The Rhinelander, or Rheinisches Reitpferd, is a German warmblood breed of sport horse. It is traditionally bred at the Warendorf State Stud, which it shares with the Westphalian, and is bred to the same standard as the Westphalian and other German warmbloods, such as the Bavarian Warmblood, Mecklenburger, Brandenburger, and Württemberger.

== Characteristics ==

The breed averages 160-170 cm and is mainly bay with some chestnut, black and gray. It has a straight profile head, long slender neck, and prominent withers. It has an athletic physique, good gaits, and jumps well.

The breed standard calls for a horse of correct sport horse type that is long-lined, fitting into a rectangular outline rather than a square, and noble, a term that suggests aesthetic appeal that does not entail extreme refinement. In motion, the Rhinelander should portray boldness, a long stride, and an elastic quality at the walk, trot, and canter. The temperament, character and rideability of the Rhinelander make it suitable for any type of recreational or competitive riding. These horses are primarily bred for dressage and show jumping.

== Breed history ==

Until the mid-twentieth century, horse-breeding in the Rhineland was centred on the Rhenish German Coldblood, the heavy agricultural workhorse of the region. With the mechanisation of agriculture and after the Second World War, draft horses were no longer needed and numbers fell sharply. When the Wickrath State Stud at Schloss Wickrath closed in 1957, breeding riding horses had been gaining economic and cultural importance in Germany. From the 1970s Rhenish breeders and farmers began to develop a new warmblood breed based on Westphalian, Hanoverian and Trakehner stock.
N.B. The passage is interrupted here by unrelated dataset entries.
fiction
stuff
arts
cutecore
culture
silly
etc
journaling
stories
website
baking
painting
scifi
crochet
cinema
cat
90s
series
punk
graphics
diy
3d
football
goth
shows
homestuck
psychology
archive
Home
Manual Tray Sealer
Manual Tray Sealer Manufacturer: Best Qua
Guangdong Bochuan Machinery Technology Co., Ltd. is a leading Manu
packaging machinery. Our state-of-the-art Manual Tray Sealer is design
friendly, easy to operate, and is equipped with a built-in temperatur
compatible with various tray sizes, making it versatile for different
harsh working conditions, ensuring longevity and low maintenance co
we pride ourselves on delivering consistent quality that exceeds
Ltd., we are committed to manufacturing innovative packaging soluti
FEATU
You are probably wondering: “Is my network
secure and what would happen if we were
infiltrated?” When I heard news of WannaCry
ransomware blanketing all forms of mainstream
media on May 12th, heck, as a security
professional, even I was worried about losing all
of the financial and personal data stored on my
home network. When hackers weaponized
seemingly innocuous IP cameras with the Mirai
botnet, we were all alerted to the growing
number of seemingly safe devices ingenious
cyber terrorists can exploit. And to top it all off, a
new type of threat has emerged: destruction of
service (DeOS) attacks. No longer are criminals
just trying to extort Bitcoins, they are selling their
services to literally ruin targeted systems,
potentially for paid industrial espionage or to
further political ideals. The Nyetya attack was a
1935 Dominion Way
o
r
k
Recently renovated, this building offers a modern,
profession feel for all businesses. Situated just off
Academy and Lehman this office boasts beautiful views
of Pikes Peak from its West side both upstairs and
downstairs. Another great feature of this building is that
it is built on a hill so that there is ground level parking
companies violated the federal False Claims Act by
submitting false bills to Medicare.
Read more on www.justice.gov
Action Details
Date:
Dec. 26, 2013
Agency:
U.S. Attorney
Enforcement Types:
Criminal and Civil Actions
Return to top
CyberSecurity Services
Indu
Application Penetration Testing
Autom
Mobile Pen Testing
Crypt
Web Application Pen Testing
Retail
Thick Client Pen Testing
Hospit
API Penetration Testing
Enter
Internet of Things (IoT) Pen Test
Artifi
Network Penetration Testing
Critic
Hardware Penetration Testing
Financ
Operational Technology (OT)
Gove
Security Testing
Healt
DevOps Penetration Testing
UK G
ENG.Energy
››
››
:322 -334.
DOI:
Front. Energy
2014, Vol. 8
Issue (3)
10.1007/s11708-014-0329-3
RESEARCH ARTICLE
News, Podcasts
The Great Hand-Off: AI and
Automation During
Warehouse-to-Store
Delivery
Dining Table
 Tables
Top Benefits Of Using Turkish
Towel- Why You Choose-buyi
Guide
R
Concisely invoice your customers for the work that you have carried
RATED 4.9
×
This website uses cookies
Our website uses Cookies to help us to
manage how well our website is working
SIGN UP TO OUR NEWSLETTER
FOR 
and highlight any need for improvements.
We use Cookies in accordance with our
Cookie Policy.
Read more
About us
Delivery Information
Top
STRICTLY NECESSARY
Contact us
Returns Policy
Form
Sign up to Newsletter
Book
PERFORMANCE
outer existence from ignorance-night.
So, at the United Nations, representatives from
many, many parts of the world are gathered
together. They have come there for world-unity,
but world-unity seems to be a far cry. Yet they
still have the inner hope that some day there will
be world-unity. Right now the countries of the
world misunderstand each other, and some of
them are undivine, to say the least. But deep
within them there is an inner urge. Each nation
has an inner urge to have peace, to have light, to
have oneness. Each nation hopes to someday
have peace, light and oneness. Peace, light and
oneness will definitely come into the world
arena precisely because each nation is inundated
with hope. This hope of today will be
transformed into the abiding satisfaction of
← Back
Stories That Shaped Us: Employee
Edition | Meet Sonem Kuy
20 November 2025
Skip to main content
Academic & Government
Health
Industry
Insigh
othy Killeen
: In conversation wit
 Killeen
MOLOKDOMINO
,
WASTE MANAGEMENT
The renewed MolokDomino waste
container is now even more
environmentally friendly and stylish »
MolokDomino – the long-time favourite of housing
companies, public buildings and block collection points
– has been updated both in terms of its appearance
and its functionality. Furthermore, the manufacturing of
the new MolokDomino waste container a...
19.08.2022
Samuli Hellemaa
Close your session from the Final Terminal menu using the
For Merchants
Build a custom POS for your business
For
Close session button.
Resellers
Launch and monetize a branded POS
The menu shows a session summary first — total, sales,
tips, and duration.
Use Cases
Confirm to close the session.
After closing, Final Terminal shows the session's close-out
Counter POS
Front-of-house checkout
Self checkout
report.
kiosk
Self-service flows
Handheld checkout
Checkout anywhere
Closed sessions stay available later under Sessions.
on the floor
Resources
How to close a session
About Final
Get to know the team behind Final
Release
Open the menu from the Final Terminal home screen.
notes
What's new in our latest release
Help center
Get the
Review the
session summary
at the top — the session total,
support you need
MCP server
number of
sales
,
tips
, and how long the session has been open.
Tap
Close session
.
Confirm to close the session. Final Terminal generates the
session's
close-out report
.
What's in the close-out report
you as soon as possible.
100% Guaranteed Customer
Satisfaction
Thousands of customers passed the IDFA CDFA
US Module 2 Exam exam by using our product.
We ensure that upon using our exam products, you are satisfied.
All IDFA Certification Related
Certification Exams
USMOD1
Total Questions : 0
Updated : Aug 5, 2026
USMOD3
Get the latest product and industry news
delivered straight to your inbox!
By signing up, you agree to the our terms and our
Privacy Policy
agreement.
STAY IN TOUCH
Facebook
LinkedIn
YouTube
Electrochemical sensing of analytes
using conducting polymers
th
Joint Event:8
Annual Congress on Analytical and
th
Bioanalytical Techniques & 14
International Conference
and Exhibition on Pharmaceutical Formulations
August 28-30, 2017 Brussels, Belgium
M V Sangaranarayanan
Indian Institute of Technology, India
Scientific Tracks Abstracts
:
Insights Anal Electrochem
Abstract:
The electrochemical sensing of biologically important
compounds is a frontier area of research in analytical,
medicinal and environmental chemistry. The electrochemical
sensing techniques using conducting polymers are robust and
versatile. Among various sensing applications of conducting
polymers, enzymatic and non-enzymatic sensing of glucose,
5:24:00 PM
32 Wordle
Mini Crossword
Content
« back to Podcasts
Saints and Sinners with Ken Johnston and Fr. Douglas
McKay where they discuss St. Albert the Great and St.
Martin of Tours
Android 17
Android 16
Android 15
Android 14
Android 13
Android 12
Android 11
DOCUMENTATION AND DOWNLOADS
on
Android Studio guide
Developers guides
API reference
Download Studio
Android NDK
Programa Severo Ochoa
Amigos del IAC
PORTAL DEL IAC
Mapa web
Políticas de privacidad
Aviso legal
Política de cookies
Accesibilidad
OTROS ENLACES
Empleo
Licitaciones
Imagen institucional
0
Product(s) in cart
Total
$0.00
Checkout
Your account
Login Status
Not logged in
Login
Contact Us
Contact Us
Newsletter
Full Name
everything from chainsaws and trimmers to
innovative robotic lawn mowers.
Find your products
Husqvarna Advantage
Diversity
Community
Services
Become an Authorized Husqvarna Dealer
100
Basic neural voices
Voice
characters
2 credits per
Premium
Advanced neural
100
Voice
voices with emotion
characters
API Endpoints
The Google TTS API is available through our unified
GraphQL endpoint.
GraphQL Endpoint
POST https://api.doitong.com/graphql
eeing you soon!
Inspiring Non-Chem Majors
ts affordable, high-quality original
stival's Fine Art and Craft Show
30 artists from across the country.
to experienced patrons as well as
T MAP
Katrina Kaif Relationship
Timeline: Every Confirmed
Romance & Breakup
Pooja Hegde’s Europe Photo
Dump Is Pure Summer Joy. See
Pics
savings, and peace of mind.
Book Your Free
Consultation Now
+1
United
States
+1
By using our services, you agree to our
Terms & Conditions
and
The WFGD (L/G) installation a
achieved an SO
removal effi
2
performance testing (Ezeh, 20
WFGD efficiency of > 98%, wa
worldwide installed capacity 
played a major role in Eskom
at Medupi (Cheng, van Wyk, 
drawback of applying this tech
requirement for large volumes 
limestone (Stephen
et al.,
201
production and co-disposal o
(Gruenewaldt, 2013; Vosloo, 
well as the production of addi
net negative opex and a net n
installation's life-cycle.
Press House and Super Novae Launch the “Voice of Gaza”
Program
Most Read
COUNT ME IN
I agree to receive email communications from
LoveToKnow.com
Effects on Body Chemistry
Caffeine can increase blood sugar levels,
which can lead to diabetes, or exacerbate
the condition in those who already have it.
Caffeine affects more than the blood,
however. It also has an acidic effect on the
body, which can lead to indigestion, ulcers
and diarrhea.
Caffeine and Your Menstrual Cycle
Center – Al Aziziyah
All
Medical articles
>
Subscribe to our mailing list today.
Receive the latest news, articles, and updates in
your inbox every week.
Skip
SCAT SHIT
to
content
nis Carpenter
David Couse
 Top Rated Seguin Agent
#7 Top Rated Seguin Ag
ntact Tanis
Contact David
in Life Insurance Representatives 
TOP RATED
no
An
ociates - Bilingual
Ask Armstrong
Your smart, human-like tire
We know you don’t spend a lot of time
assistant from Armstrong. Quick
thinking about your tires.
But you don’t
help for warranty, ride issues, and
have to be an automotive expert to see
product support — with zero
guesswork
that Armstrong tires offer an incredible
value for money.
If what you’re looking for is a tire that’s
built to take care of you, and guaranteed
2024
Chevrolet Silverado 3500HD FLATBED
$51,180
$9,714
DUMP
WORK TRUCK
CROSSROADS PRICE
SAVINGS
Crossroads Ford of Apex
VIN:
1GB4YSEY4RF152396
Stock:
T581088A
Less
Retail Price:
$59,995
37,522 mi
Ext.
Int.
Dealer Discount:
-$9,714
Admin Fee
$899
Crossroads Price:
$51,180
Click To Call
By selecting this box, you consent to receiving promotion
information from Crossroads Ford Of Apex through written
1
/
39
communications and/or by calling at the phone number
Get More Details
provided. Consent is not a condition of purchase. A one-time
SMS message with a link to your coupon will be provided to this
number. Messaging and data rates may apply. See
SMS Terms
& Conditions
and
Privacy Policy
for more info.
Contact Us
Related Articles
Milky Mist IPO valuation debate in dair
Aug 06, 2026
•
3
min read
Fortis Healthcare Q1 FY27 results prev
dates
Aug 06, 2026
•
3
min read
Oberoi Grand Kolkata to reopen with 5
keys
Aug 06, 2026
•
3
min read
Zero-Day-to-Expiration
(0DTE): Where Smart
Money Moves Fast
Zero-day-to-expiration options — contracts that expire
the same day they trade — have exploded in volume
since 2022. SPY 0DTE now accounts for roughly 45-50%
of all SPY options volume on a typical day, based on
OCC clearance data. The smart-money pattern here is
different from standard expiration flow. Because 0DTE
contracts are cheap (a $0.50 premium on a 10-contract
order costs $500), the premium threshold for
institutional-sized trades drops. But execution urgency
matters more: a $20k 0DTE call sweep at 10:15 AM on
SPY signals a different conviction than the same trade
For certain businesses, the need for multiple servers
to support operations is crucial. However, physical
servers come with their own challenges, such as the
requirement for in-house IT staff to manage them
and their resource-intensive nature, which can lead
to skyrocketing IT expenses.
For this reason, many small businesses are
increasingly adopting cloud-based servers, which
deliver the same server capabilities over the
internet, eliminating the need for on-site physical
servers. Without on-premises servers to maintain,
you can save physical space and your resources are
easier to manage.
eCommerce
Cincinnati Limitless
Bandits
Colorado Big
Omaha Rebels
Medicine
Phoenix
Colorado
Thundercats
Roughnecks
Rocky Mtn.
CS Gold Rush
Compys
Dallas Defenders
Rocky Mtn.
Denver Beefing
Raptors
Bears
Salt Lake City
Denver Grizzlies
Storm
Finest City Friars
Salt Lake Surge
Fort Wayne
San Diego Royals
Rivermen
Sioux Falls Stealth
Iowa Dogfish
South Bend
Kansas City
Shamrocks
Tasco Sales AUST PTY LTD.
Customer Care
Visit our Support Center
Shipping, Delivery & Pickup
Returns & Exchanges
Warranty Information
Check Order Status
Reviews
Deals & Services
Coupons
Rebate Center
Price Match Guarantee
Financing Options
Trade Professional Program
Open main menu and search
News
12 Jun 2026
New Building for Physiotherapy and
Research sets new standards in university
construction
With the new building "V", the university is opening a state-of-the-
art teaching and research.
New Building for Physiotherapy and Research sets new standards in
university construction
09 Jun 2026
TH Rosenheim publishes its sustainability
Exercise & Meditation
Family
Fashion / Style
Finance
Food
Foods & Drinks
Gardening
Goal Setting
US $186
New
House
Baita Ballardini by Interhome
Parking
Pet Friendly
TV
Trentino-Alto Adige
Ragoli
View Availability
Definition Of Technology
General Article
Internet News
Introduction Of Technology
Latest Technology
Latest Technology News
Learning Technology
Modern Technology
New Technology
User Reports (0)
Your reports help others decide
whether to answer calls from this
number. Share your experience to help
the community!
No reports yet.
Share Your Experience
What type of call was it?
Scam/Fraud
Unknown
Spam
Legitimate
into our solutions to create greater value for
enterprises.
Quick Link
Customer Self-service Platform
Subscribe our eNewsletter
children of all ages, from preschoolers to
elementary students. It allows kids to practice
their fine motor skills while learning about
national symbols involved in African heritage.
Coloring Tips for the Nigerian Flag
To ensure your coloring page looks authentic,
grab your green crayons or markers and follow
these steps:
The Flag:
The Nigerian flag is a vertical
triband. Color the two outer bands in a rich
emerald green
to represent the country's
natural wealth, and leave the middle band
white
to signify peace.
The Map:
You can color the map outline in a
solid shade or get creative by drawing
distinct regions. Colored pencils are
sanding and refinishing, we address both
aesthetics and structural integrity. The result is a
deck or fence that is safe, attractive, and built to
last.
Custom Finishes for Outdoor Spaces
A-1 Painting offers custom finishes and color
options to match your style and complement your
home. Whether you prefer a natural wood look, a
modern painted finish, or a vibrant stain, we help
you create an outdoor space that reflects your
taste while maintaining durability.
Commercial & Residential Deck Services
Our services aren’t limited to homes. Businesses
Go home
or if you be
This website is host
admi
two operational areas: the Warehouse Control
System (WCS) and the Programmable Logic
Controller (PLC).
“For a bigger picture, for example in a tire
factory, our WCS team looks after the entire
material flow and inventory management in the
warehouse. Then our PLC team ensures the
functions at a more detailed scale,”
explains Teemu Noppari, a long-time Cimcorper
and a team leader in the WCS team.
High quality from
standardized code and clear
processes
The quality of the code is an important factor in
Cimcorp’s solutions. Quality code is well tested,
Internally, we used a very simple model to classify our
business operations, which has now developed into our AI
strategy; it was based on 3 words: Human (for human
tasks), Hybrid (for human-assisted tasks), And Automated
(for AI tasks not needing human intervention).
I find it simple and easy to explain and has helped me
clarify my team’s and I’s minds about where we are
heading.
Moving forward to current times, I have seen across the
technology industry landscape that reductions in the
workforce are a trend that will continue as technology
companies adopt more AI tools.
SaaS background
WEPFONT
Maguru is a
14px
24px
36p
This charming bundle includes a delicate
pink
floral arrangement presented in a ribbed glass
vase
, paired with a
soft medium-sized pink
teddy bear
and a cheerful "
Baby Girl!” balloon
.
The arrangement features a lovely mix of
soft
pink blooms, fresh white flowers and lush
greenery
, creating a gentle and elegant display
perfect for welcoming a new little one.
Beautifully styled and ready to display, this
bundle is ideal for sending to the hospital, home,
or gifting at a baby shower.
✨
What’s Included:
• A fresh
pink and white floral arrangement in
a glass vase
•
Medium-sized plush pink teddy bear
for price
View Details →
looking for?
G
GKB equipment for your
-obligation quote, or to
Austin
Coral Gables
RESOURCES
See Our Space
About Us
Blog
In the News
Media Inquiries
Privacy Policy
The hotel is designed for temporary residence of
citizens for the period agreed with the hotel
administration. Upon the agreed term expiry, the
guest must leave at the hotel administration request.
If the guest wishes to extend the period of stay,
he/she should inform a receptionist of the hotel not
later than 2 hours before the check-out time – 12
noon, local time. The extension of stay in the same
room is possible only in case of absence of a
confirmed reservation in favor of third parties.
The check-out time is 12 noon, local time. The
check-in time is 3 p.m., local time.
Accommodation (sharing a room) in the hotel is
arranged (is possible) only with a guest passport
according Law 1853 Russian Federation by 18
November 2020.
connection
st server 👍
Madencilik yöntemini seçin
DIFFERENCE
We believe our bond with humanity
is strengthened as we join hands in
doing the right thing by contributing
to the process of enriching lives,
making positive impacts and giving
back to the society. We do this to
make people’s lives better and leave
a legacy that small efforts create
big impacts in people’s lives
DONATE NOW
The new breed was registered with the Rheinische Pferdestammbuch (established in 1892) until 2014, when the Hannoveraner Verband – the German breed association of the Hanoverian – took over management of the stud-book.

In 1997 there were just over 3,500 broodmares registered in the stud-book, with 178 stallions in service;. Gradually declining, by 2006 the number of broodmares was around 2,800, and by 2020 the breeding population consisted of 618 mares and 8 stallions.

== Uses ==
The Rhinelander is mainly bred for show jumping and dressage.